*WHAT IS BEING ASKED*. Return the run of lines below that opens with the line containing "M306 911 322" and closes with the line containing "M211 1089C218 1091", keeping each one exact.

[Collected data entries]
════════

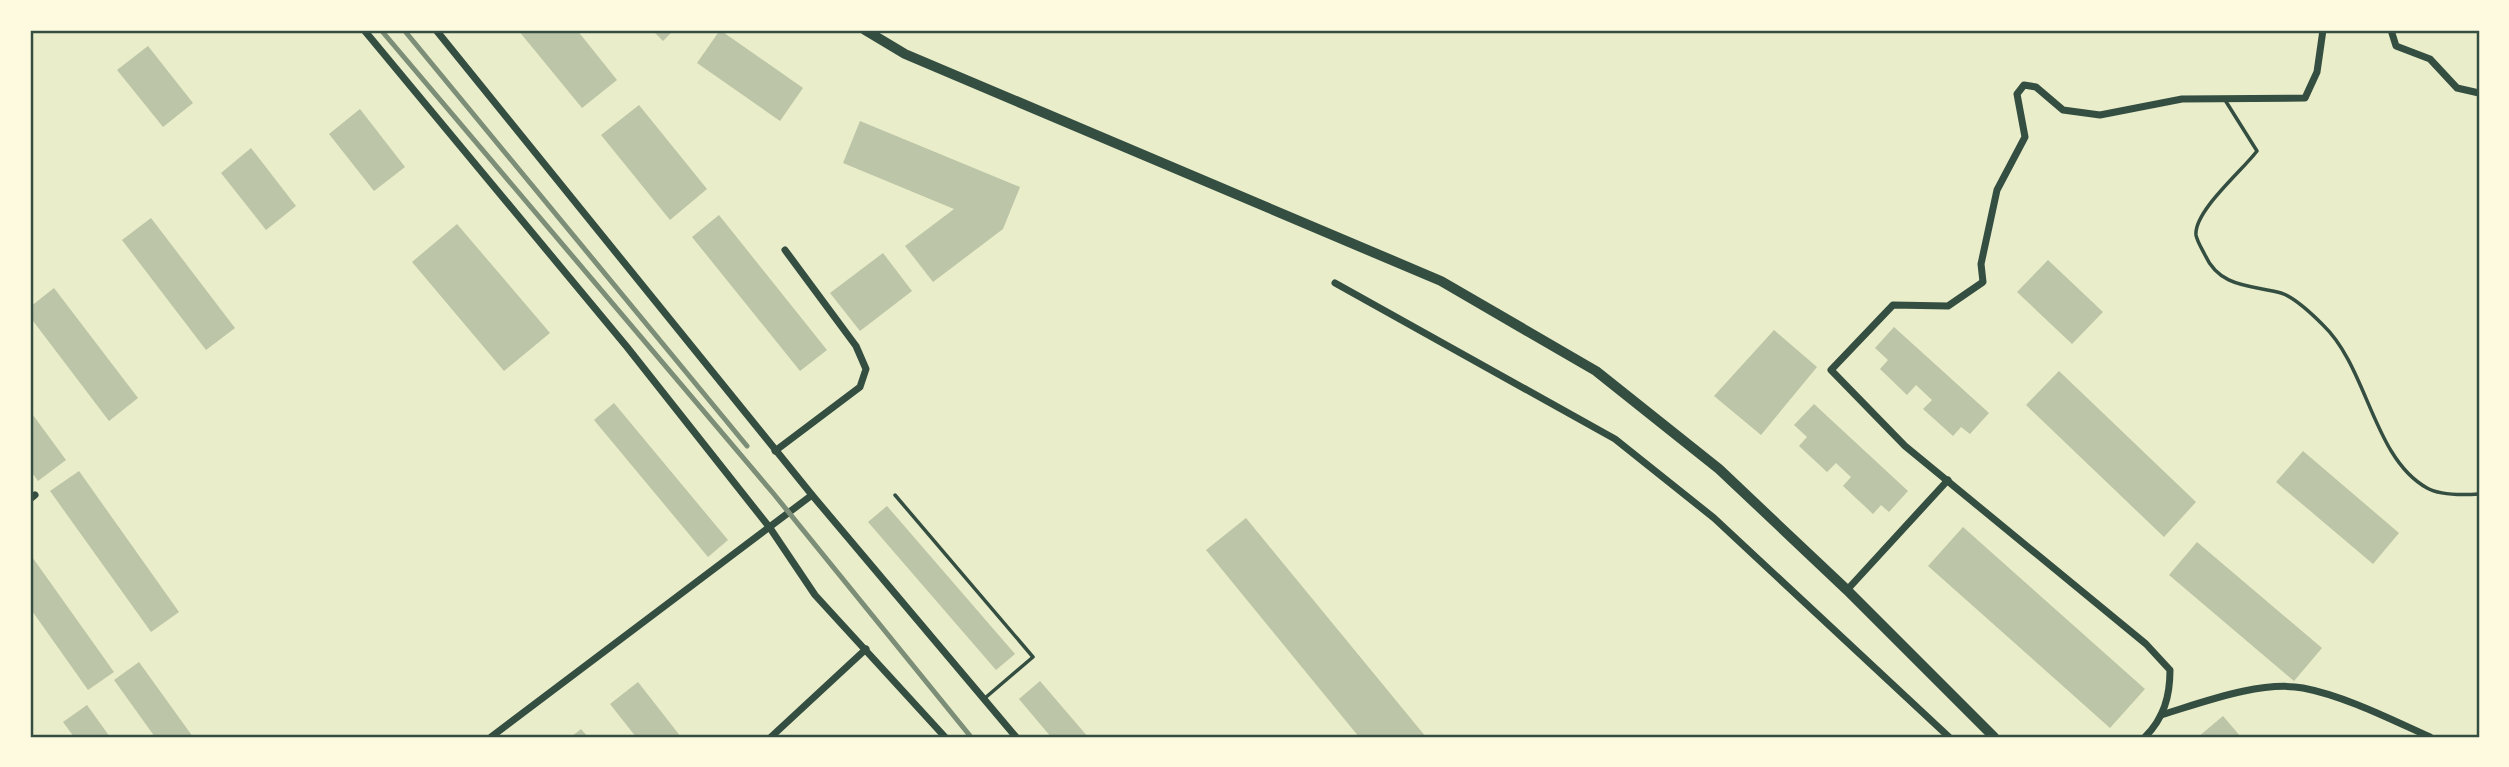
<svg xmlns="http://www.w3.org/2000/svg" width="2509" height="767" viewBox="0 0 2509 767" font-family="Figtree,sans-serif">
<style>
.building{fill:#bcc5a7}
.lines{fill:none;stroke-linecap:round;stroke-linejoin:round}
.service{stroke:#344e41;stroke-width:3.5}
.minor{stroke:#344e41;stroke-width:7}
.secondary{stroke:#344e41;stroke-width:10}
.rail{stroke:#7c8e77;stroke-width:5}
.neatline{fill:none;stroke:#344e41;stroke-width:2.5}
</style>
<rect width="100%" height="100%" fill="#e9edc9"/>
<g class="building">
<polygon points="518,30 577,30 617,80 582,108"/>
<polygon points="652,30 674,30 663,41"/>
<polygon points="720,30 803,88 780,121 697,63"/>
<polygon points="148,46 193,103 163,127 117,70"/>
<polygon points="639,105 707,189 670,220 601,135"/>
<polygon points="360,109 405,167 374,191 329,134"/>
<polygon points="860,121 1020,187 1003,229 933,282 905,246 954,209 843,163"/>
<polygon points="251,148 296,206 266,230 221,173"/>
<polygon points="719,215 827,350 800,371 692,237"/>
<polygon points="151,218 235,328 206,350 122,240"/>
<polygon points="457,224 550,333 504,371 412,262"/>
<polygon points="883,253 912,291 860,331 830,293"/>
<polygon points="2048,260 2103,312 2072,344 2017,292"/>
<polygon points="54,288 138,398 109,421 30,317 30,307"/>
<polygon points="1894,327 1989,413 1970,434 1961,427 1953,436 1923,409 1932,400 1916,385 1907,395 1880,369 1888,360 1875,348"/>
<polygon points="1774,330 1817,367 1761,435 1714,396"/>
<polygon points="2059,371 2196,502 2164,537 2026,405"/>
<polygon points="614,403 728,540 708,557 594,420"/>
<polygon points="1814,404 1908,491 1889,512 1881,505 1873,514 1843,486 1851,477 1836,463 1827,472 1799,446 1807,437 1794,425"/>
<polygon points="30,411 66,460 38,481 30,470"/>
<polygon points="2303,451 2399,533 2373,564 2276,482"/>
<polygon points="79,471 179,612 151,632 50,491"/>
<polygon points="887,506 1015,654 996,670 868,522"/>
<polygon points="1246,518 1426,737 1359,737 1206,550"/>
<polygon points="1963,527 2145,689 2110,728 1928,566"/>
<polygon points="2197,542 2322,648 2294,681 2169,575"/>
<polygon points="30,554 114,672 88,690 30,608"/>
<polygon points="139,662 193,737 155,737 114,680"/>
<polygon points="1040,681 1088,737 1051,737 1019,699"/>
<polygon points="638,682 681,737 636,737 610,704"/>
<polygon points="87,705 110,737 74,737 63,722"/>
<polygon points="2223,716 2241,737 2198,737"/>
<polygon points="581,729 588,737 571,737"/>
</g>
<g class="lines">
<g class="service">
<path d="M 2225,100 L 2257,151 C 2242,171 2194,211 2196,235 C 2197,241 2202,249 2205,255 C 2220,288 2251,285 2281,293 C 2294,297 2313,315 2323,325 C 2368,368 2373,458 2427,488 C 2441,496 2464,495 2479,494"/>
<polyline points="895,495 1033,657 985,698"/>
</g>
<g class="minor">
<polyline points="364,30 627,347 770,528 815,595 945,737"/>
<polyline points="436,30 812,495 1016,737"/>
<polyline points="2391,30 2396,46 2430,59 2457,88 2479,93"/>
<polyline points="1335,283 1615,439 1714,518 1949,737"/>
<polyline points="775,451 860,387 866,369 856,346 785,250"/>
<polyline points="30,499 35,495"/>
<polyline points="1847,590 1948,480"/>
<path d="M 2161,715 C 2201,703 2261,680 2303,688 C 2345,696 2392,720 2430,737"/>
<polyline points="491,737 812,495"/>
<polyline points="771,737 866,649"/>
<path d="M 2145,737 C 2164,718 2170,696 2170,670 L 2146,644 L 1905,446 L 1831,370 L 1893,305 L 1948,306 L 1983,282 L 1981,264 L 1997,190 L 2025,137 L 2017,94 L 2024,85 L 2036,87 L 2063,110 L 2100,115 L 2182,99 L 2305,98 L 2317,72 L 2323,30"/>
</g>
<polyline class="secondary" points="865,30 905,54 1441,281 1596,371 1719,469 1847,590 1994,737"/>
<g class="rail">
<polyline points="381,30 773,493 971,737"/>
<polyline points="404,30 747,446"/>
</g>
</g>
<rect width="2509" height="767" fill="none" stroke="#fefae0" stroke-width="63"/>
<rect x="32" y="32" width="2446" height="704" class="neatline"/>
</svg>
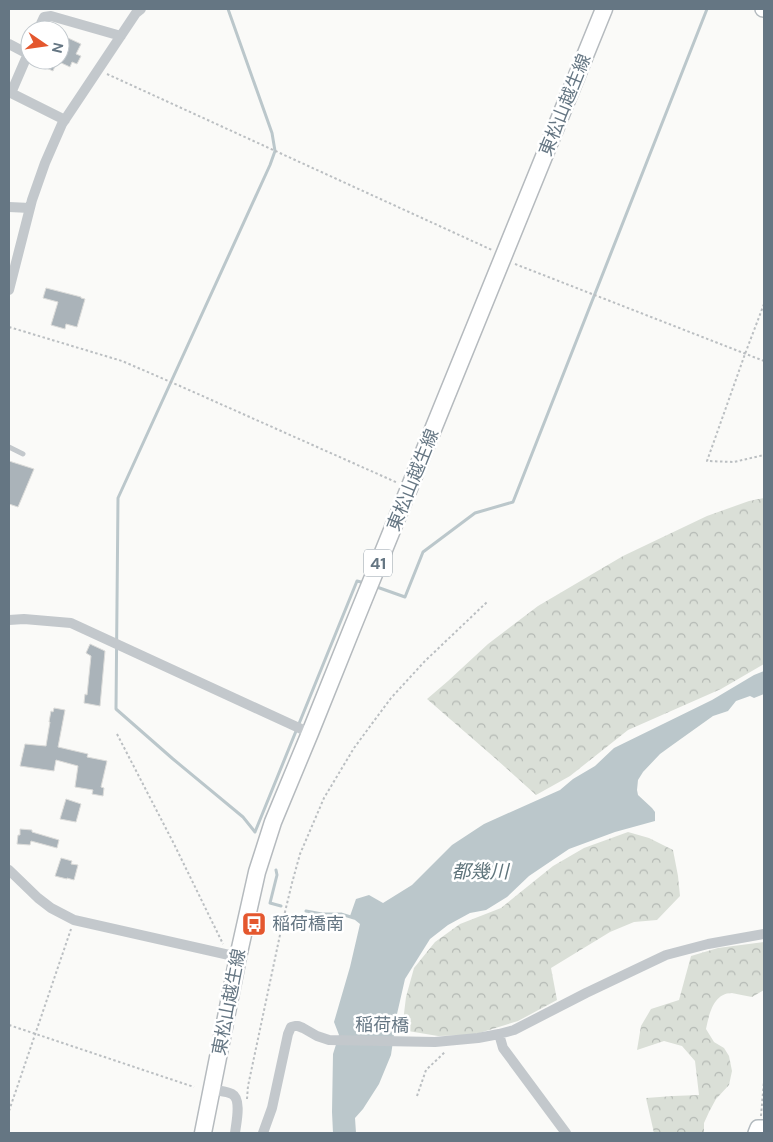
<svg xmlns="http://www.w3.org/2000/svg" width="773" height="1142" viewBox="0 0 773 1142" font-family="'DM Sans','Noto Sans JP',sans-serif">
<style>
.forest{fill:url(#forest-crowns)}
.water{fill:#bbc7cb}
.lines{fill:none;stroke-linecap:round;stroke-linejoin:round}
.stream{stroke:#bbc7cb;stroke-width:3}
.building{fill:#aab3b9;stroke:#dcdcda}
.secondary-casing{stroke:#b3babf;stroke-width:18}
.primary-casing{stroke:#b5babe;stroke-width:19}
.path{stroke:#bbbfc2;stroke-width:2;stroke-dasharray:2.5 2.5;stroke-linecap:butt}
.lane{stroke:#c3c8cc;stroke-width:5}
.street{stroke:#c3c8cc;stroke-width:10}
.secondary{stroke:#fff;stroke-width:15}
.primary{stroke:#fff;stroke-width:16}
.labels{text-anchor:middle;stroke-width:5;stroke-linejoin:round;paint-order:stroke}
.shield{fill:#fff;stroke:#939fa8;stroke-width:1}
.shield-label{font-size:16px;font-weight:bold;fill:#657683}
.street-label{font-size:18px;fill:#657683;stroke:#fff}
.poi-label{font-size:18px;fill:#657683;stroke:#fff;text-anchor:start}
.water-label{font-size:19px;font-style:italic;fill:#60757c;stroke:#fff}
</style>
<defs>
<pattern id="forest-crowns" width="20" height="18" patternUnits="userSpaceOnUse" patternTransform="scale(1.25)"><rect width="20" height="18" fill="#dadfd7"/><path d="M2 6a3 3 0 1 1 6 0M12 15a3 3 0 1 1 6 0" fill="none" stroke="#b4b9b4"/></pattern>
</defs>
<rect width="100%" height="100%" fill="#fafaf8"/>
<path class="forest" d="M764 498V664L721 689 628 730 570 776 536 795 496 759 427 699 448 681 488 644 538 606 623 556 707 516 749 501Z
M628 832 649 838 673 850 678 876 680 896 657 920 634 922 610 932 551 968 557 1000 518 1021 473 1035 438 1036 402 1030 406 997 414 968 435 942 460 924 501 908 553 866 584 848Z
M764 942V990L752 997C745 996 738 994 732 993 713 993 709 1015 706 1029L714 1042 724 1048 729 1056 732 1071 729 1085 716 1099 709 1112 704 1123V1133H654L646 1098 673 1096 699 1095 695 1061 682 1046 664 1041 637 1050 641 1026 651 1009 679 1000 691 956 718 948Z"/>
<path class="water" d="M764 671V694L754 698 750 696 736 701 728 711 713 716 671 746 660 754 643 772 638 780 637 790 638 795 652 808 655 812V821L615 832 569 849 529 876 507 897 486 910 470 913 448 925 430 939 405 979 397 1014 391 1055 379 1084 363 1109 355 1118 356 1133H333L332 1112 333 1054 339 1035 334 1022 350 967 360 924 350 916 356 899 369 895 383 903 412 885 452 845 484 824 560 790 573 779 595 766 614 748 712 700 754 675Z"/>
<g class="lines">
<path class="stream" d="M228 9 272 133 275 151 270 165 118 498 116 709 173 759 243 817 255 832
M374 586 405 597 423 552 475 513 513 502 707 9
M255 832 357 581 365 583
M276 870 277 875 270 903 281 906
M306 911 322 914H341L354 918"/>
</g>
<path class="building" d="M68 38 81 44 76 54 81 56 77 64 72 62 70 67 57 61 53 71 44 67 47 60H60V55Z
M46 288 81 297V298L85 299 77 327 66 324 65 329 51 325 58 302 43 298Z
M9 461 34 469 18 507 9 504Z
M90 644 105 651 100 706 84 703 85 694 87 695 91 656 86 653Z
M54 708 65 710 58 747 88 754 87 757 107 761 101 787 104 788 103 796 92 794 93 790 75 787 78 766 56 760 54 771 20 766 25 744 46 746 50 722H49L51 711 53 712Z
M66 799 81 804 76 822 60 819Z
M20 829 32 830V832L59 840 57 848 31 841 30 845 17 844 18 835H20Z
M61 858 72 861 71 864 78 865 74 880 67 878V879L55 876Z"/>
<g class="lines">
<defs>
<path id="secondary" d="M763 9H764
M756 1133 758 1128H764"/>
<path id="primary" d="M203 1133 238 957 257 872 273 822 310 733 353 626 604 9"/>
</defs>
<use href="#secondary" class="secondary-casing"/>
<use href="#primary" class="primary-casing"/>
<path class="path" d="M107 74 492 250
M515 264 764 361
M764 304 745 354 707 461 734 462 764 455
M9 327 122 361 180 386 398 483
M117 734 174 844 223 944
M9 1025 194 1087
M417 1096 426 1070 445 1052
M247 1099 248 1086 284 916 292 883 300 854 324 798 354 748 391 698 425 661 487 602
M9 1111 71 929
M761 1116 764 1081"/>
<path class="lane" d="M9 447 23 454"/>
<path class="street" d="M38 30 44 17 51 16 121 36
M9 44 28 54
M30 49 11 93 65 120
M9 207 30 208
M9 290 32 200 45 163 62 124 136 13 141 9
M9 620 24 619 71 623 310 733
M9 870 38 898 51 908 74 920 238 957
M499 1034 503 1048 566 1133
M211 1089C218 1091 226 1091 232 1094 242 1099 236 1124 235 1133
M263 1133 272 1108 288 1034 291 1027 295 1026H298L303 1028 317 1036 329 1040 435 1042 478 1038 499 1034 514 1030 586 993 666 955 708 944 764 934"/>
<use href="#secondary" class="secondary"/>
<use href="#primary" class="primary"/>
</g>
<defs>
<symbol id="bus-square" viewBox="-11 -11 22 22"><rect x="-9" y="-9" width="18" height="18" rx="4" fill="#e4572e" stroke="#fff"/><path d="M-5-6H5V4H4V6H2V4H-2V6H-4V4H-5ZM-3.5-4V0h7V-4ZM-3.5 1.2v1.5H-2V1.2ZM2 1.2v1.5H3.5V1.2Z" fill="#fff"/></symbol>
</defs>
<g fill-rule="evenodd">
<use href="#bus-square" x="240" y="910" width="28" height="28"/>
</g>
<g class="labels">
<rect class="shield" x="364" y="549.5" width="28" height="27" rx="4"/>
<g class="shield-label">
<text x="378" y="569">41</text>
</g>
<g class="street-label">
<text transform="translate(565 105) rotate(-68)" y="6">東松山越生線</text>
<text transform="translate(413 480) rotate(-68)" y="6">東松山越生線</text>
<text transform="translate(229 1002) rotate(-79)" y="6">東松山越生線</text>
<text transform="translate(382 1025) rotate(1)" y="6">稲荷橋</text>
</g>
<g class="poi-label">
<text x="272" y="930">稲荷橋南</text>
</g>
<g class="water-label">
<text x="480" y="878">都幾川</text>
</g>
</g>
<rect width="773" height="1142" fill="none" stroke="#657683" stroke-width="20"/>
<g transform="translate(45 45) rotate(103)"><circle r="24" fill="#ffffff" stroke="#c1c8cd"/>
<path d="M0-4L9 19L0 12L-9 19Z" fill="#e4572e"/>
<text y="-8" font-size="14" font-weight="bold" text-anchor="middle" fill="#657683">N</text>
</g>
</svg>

════════

*YOUR RESPONSE*.
M306 911 322 914H341L354 918"/>
</g>
<path class="building" d="M68 38 81 44 76 54 81 56 77 64 72 62 70 67 57 61 53 71 44 67 47 60H60V55Z
M46 288 81 297V298L85 299 77 327 66 324 65 329 51 325 58 302 43 298Z
M9 461 34 469 18 507 9 504Z
M90 644 105 651 100 706 84 703 85 694 87 695 91 656 86 653Z
M54 708 65 710 58 747 88 754 87 757 107 761 101 787 104 788 103 796 92 794 93 790 75 787 78 766 56 760 54 771 20 766 25 744 46 746 50 722H49L51 711 53 712Z
M66 799 81 804 76 822 60 819Z
M20 829 32 830V832L59 840 57 848 31 841 30 845 17 844 18 835H20Z
M61 858 72 861 71 864 78 865 74 880 67 878V879L55 876Z"/>
<g class="lines">
<defs>
<path id="secondary" d="M763 9H764
M756 1133 758 1128H764"/>
<path id="primary" d="M203 1133 238 957 257 872 273 822 310 733 353 626 604 9"/>
</defs>
<use href="#secondary" class="secondary-casing"/>
<use href="#primary" class="primary-casing"/>
<path class="path" d="M107 74 492 250
M515 264 764 361
M764 304 745 354 707 461 734 462 764 455
M9 327 122 361 180 386 398 483
M117 734 174 844 223 944
M9 1025 194 1087
M417 1096 426 1070 445 1052
M247 1099 248 1086 284 916 292 883 300 854 324 798 354 748 391 698 425 661 487 602
M9 1111 71 929
M761 1116 764 1081"/>
<path class="lane" d="M9 447 23 454"/>
<path class="street" d="M38 30 44 17 51 16 121 36
M9 44 28 54
M30 49 11 93 65 120
M9 207 30 208
M9 290 32 200 45 163 62 124 136 13 141 9
M9 620 24 619 71 623 310 733
M9 870 38 898 51 908 74 920 238 957
M499 1034 503 1048 566 1133
M211 1089C218 1091 226 1091 232 1094 242 1099 236 1124 235 1133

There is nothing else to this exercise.